How cool! The algorithm was able to discern the various product types that the 10 items belong to. Topic 1 is about toner (item 1), topic 2 is about face makeup (items 5 and 9), topic 4 is about blush (items 2 and 8), topic 5 is about fragrance (item 10), topic 7 is about body wash (items 4 and 7), topic 9 is about hair conditioner (item 6), and topic 10 is about lip product (item 3). All items are accounted for. Topics 3, 6 and 8 are a little vague and don’t seem to lean towards any product category, although this is expected since some items belong in the same category. They could be reactions to these items, however; 3 and 6 sound positive, while 8 is more neutral.

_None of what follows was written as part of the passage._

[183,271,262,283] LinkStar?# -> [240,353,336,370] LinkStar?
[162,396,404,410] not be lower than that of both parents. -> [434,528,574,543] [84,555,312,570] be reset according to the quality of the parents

Here are the results for slightly fewer topics (k=7):

##      Topic 1 Topic 2      Topic 3     Topic 4  Topic 5      
## [1,] "toner" "foundation" "blush"     "scent"  "hair"       
## [2,] "acne"  "coverage"   "brush"     "smells" "wen"        
## [3,] "tree"  "concealer"  "light"     "strong" "conditioner"
## [4,] "tea"   "shade"      "pigmented" "black"  "fig"        
## [5,] "again" "perfect"    "apply"     "dark"   "stuff"      
##      Topic 6        Topic 7 
## [1,] "body"         "lips"  
## [2,] "shower"       "baby"  
## [3,] "wash"         "feels" 
## [4,] "sensitive"    "lip"   
## [5,] "moisturizing" "pretty"

It appears that those reaction categories have been removed. Finally, we try using 3 topics:

##      Topic 1      Topic 2     Topic 3
## [1,] "foundation" "hair"      "lips" 
## [2,] "blush"      "scent"     "body" 
## [3,] "coverage"   "wen"       "wash" 
## [4,] "concealer"  "shower"    "toner"
## [5,] "shade"      "fragrance" "acne"

It’s reasonable to name the first topic as makeup and the third as skincare. The second is a little difficult.. perhaps personal hygiene?

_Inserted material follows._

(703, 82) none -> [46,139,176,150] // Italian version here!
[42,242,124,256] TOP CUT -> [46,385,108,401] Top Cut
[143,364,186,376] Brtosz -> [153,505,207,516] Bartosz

Even though I know LDA is used more for determining the topic distribution of a document rather than topic discovery (i.e., we care about the distribution of the top categories per document rather than the single most prevalent topic), it’s awesome that the algorithm was able to discern the different product types given very limited set of documents and only the number of categories to look for.

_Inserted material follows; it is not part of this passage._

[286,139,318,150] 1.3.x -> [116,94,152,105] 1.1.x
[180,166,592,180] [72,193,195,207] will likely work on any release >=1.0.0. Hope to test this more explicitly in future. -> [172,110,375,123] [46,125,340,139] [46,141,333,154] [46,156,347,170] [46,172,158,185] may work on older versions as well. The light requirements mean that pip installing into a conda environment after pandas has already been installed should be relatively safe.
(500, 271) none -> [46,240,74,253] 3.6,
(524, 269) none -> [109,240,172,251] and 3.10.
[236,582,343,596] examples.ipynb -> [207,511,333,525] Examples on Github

Let’s show an example of the topic distributions (using k=3) of a random comment:

set.seed(809)
choice = sample(1:1042, 1)
comments[choice]
## [1] "I have dry/combination skin and I get breakouts often and I LOVE this toner!!! I had been using the Clinique Clarifying Lotion #2 (which is just a fancy name for a toner) and it gave me odd bumps on my forehead. I decided to switch back to this toner a few weeks ago and the bumps went away over night. I'm not sure if I'll purchase this toner again or another one from The Body Shop (i've heard good things about the Vitamin E toner so I might give it a try...). This is a very good price in my opinion, only $11 and The Body Shop often has sales. I haven't noticed this drying out my skin at all but I do use a good moisturizer (h20 plus face oasis hydrating treatment). Overall I love this and I won't be hesitant to purchase again!"
posterior(c.tm)$topics[choice,]
##         1         2         3 
## 0.2271062 0.2161172 0.5567766

56% skincare, 23% makeup, 22% personal hygiene; this was a review for a toner.

There were similar results with higher k-value; although the correct category would have the highest value, the rest tended to be all similar. This suggests that perhaps LDA works better on longer documents with a greater set of vocabulary or with a larger set of documents. Or, alternatively, my dataset is not appropriate for LDA analysis since the majority of comments will hover around one or two topics. Nevertheless, LDA is a great algorithm to have in my toolkit and I will certainly come back to this algorithm if I encounter any data that would be suited for its usage!